What you are asked to do – Write out every line below again exactly as it stands, skipping each image.

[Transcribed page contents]
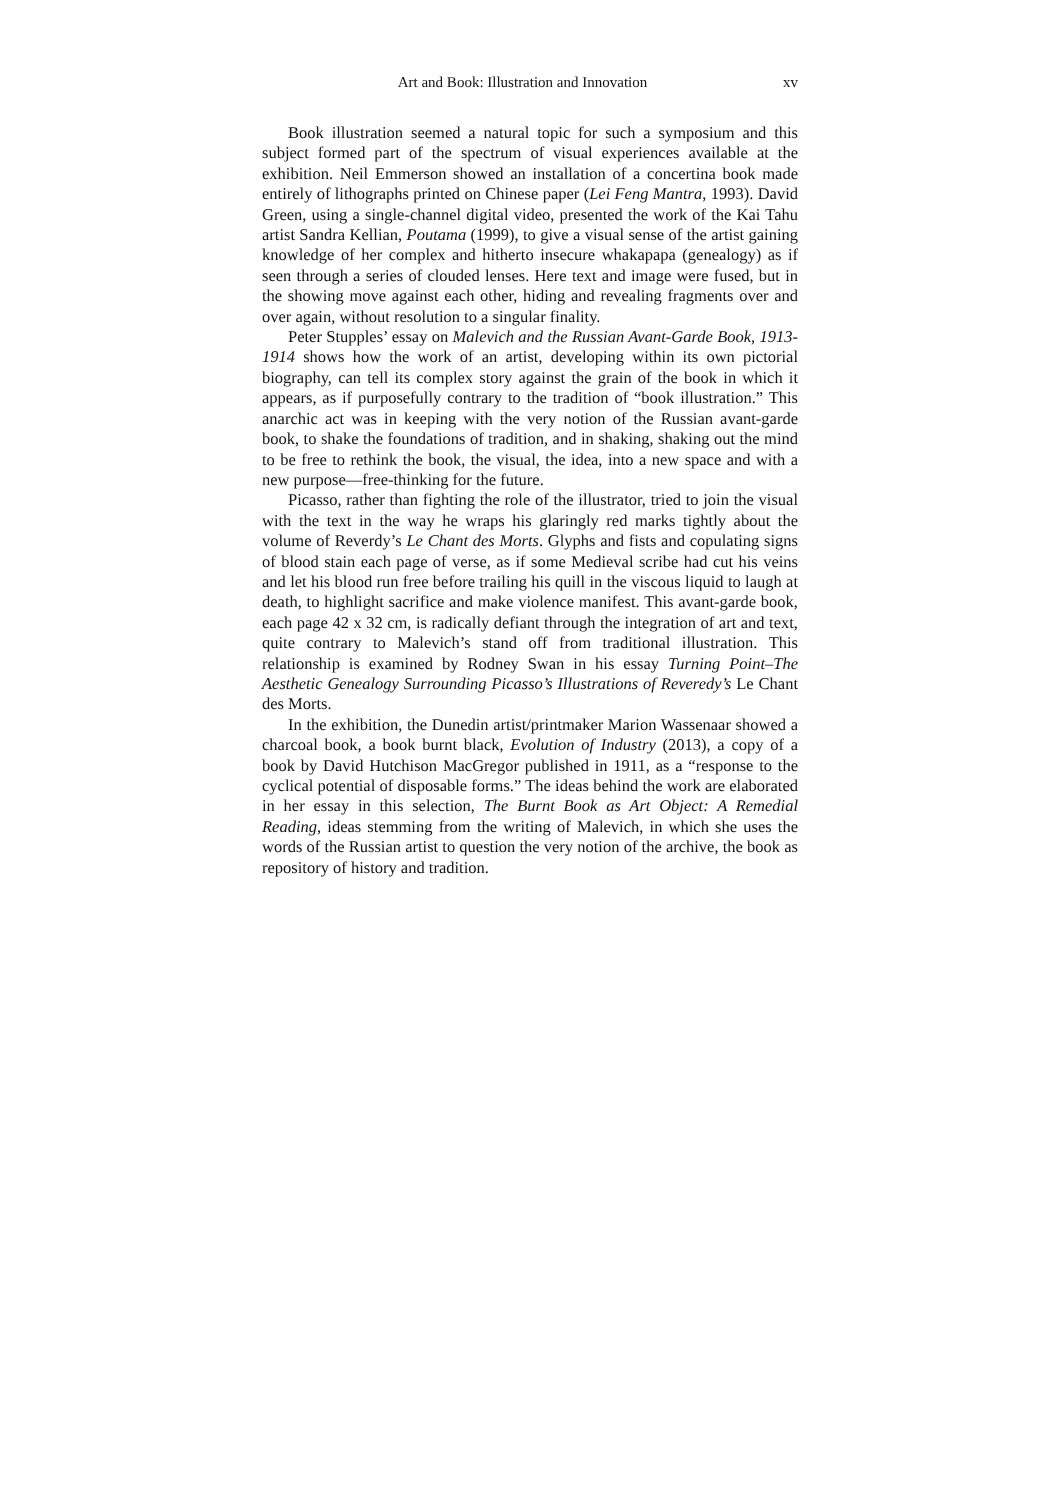Art and Book: Illustration and Innovation xv
Book illustration seemed a natural topic for such a symposium and this subject formed part of the spectrum of visual experiences available at the exhibition. Neil Emmerson showed an installation of a concertina book made entirely of lithographs printed on Chinese paper (Lei Feng Mantra, 1993). David Green, using a single-channel digital video, presented the work of the Kai Tahu artist Sandra Kellian, Poutama (1999), to give a visual sense of the artist gaining knowledge of her complex and hitherto insecure whakapapa (genealogy) as if seen through a series of clouded lenses. Here text and image were fused, but in the showing move against each other, hiding and revealing fragments over and over again, without resolution to a singular finality.
Peter Stupples’ essay on Malevich and the Russian Avant-Garde Book, 1913-1914 shows how the work of an artist, developing within its own pictorial biography, can tell its complex story against the grain of the book in which it appears, as if purposefully contrary to the tradition of “book illustration.” This anarchic act was in keeping with the very notion of the Russian avant-garde book, to shake the foundations of tradition, and in shaking, shaking out the mind to be free to rethink the book, the visual, the idea, into a new space and with a new purpose—free-thinking for the future.
Picasso, rather than fighting the role of the illustrator, tried to join the visual with the text in the way he wraps his glaringly red marks tightly about the volume of Reverdy’s Le Chant des Morts. Glyphs and fists and copulating signs of blood stain each page of verse, as if some Medieval scribe had cut his veins and let his blood run free before trailing his quill in the viscous liquid to laugh at death, to highlight sacrifice and make violence manifest. This avant-garde book, each page 42 x 32 cm, is radically defiant through the integration of art and text, quite contrary to Malevich’s stand off from traditional illustration. This relationship is examined by Rodney Swan in his essay Turning Point–The Aesthetic Genealogy Surrounding Picasso’s Illustrations of Reveredy’s Le Chant des Morts.
In the exhibition, the Dunedin artist/printmaker Marion Wassenaar showed a charcoal book, a book burnt black, Evolution of Industry (2013), a copy of a book by David Hutchison MacGregor published in 1911, as a “response to the cyclical potential of disposable forms.” The ideas behind the work are elaborated in her essay in this selection, The Burnt Book as Art Object: A Remedial Reading, ideas stemming from the writing of Malevich, in which she uses the words of the Russian artist to question the very notion of the archive, the book as repository of history and tradition.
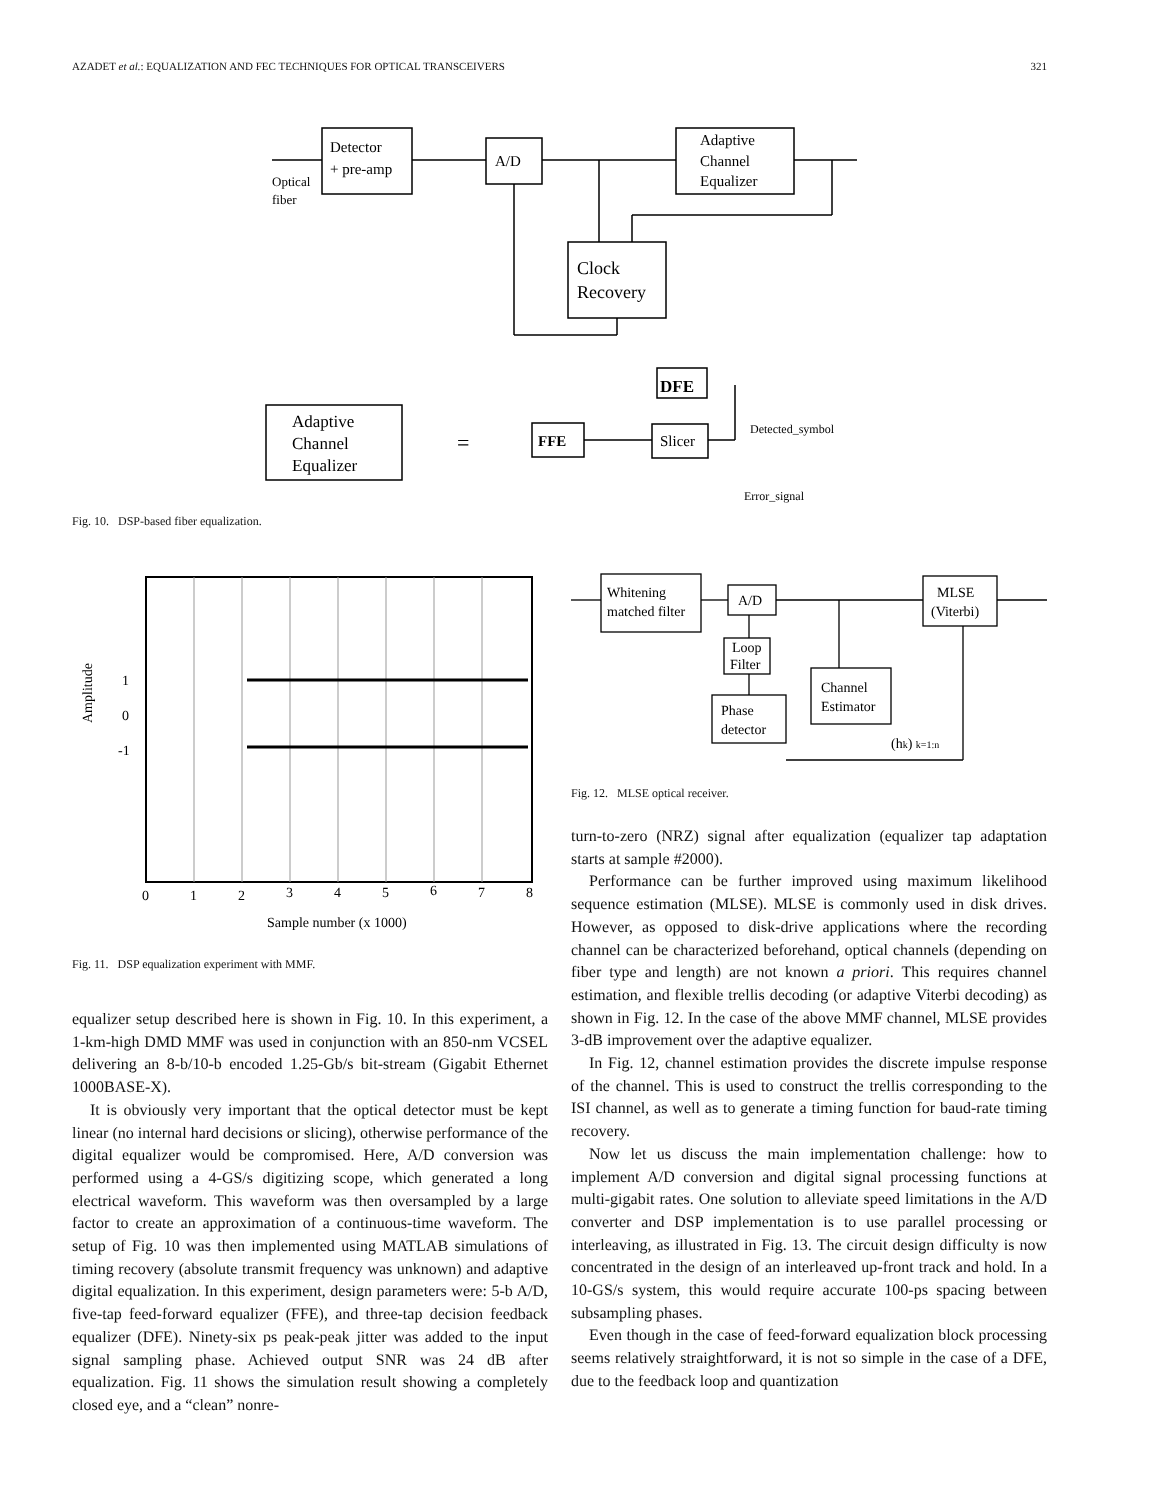AZADET et al.: EQUALIZATION AND FEC TECHNIQUES FOR OPTICAL TRANSCEIVERS 321
Detector
+ pre-amp
A/D
Adaptive
Channel
Equalizer
Clock
Recovery
Optical
fiber
Adaptive
Channel
Equalizer
=
FFE
DFE
Slicer
Detected_symbol
Error_signal
Fig. 10. DSP-based fiber equalization.
1
0
-1
Amplitude
0
1
2
3
4
5
6
7
8
Sample number (x 1000)
Fig. 11. DSP equalization experiment with MMF.
equalizer setup described here is shown in Fig. 10. In this experiment, a 1-km-high DMD MMF was used in conjunction with an 850-nm VCSEL delivering an 8-b/10-b encoded 1.25-Gb/s bit-stream (Gigabit Ethernet 1000BASE-X).
It is obviously very important that the optical detector must be kept linear (no internal hard decisions or slicing), otherwise performance of the digital equalizer would be compromised. Here, A/D conversion was performed using a 4-GS/s digitizing scope, which generated a long electrical waveform. This waveform was then oversampled by a large factor to create an approximation of a continuous-time waveform. The setup of Fig. 10 was then implemented using MATLAB simulations of timing recovery (absolute transmit frequency was unknown) and adaptive digital equalization. In this experiment, design parameters were: 5-b A/D, five-tap feed-forward equalizer (FFE), and three-tap decision feedback equalizer (DFE). Ninety-six ps peak-peak jitter was added to the input signal sampling phase. Achieved output SNR was 24 dB after equalization. Fig. 11 shows the simulation result showing a completely closed eye, and a “clean” nonre-
Whitening
matched filter
A/D
MLSE
(Viterbi)
Loop
Filter
Channel
Estimator
Phase
detector
(hk) k=1:n
Fig. 12. MLSE optical receiver.
turn-to-zero (NRZ) signal after equalization (equalizer tap adaptation starts at sample #2000).
Performance can be further improved using maximum likelihood sequence estimation (MLSE). MLSE is commonly used in disk drives. However, as opposed to disk-drive applications where the recording channel can be characterized beforehand, optical channels (depending on fiber type and length) are not known a priori. This requires channel estimation, and flexible trellis decoding (or adaptive Viterbi decoding) as shown in Fig. 12. In the case of the above MMF channel, MLSE provides 3-dB improvement over the adaptive equalizer.
In Fig. 12, channel estimation provides the discrete impulse response of the channel. This is used to construct the trellis corresponding to the ISI channel, as well as to generate a timing function for baud-rate timing recovery.
Now let us discuss the main implementation challenge: how to implement A/D conversion and digital signal processing functions at multi-gigabit rates. One solution to alleviate speed limitations in the A/D converter and DSP implementation is to use parallel processing or interleaving, as illustrated in Fig. 13. The circuit design difficulty is now concentrated in the design of an interleaved up-front track and hold. In a 10-GS/s system, this would require accurate 100-ps spacing between subsampling phases.
Even though in the case of feed-forward equalization block processing seems relatively straightforward, it is not so simple in the case of a DFE, due to the feedback loop and quantization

Response to the exercise –
Art and Book: Illustration and Innovation xv
Book illustration seemed a natural topic for such a symposium and this subject formed part of the spectrum of visual experiences available at the exhibition. Neil Emmerson showed an installation of a concertina book made entirely of lithographs printed on Chinese paper (Lei Feng Mantra, 1993). David Green, using a single-channel digital video, presented the work of the Kai Tahu artist Sandra Kellian, Poutama (1999), to give a visual sense of the artist gaining knowledge of her complex and hitherto insecure whakapapa (genealogy) as if seen through a series of clouded lenses. Here text and image were fused, but in the showing move against each other, hiding and revealing fragments over and over again, without resolution to a singular finality.
Peter Stupples’ essay on Malevich and the Russian Avant-Garde Book, 1913-1914 shows how the work of an artist, developing within its own pictorial biography, can tell its complex story against the grain of the book in which it appears, as if purposefully contrary to the tradition of “book illustration.” This anarchic act was in keeping with the very notion of the Russian avant-garde book, to shake the foundations of tradition, and in shaking, shaking out the mind to be free to rethink the book, the visual, the idea, into a new space and with a new purpose—free-thinking for the future.
Picasso, rather than fighting the role of the illustrator, tried to join the visual with the text in the way he wraps his glaringly red marks tightly about the volume of Reverdy’s Le Chant des Morts. Glyphs and fists and copulating signs of blood stain each page of verse, as if some Medieval scribe had cut his veins and let his blood run free before trailing his quill in the viscous liquid to laugh at death, to highlight sacrifice and make violence manifest. This avant-garde book, each page 42 x 32 cm, is radically defiant through the integration of art and text, quite contrary to Malevich’s stand off from traditional illustration. This relationship is examined by Rodney Swan in his essay Turning Point–The Aesthetic Genealogy Surrounding Picasso’s Illustrations of Reveredy’s Le Chant des Morts.
In the exhibition, the Dunedin artist/printmaker Marion Wassenaar showed a charcoal book, a book burnt black, Evolution of Industry (2013), a copy of a book by David Hutchison MacGregor published in 1911, as a “response to the cyclical potential of disposable forms.” The ideas behind the work are elaborated in her essay in this selection, The Burnt Book as Art Object: A Remedial Reading, ideas stemming from the writing of Malevich, in which she uses the words of the Russian artist to question the very notion of the archive, the book as repository of history and tradition.
AZADET et al.: EQUALIZATION AND FEC TECHNIQUES FOR OPTICAL TRANSCEIVERS 321
Detector
+ pre-amp
A/D
Adaptive
Channel
Equalizer
Clock
Recovery
Optical
fiber
Adaptive
Channel
Equalizer
=
FFE
DFE
Slicer
Detected_symbol
Error_signal
Fig. 10. DSP-based fiber equalization.
1
0
-1
Amplitude
0
1
2
3
4
5
6
7
8
Sample number (x 1000)
Fig. 11. DSP equalization experiment with MMF.
equalizer setup described here is shown in Fig. 10. In this experiment, a 1-km-high DMD MMF was used in conjunction with an 850-nm VCSEL delivering an 8-b/10-b encoded 1.25-Gb/s bit-stream (Gigabit Ethernet 1000BASE-X).
It is obviously very important that the optical detector must be kept linear (no internal hard decisions or slicing), otherwise performance of the digital equalizer would be compromised. Here, A/D conversion was performed using a 4-GS/s digitizing scope, which generated a long electrical waveform. This waveform was then oversampled by a large factor to create an approximation of a continuous-time waveform. The setup of Fig. 10 was then implemented using MATLAB simulations of timing recovery (absolute transmit frequency was unknown) and adaptive digital equalization. In this experiment, design parameters were: 5-b A/D, five-tap feed-forward equalizer (FFE), and three-tap decision feedback equalizer (DFE). Ninety-six ps peak-peak jitter was added to the input signal sampling phase. Achieved output SNR was 24 dB after equalization. Fig. 11 shows the simulation result showing a completely closed eye, and a “clean” nonre-
Whitening
matched filter
A/D
MLSE
(Viterbi)
Loop
Filter
Channel
Estimator
Phase
detector
(hk) k=1:n
Fig. 12. MLSE optical receiver.
turn-to-zero (NRZ) signal after equalization (equalizer tap adaptation starts at sample #2000).
Performance can be further improved using maximum likelihood sequence estimation (MLSE). MLSE is commonly used in disk drives. However, as opposed to disk-drive applications where the recording channel can be characterized beforehand, optical channels (depending on fiber type and length) are not known a priori. This requires channel estimation, and flexible trellis decoding (or adaptive Viterbi decoding) as shown in Fig. 12. In the case of the above MMF channel, MLSE provides 3-dB improvement over the adaptive equalizer.
In Fig. 12, channel estimation provides the discrete impulse response of the channel. This is used to construct the trellis corresponding to the ISI channel, as well as to generate a timing function for baud-rate timing recovery.
Now let us discuss the main implementation challenge: how to implement A/D conversion and digital signal processing functions at multi-gigabit rates. One solution to alleviate speed limitations in the A/D converter and DSP implementation is to use parallel processing or interleaving, as illustrated in Fig. 13. The circuit design difficulty is now concentrated in the design of an interleaved up-front track and hold. In a 10-GS/s system, this would require accurate 100-ps spacing between subsampling phases.
Even though in the case of feed-forward equalization block processing seems relatively straightforward, it is not so simple in the case of a DFE, due to the feedback loop and quantization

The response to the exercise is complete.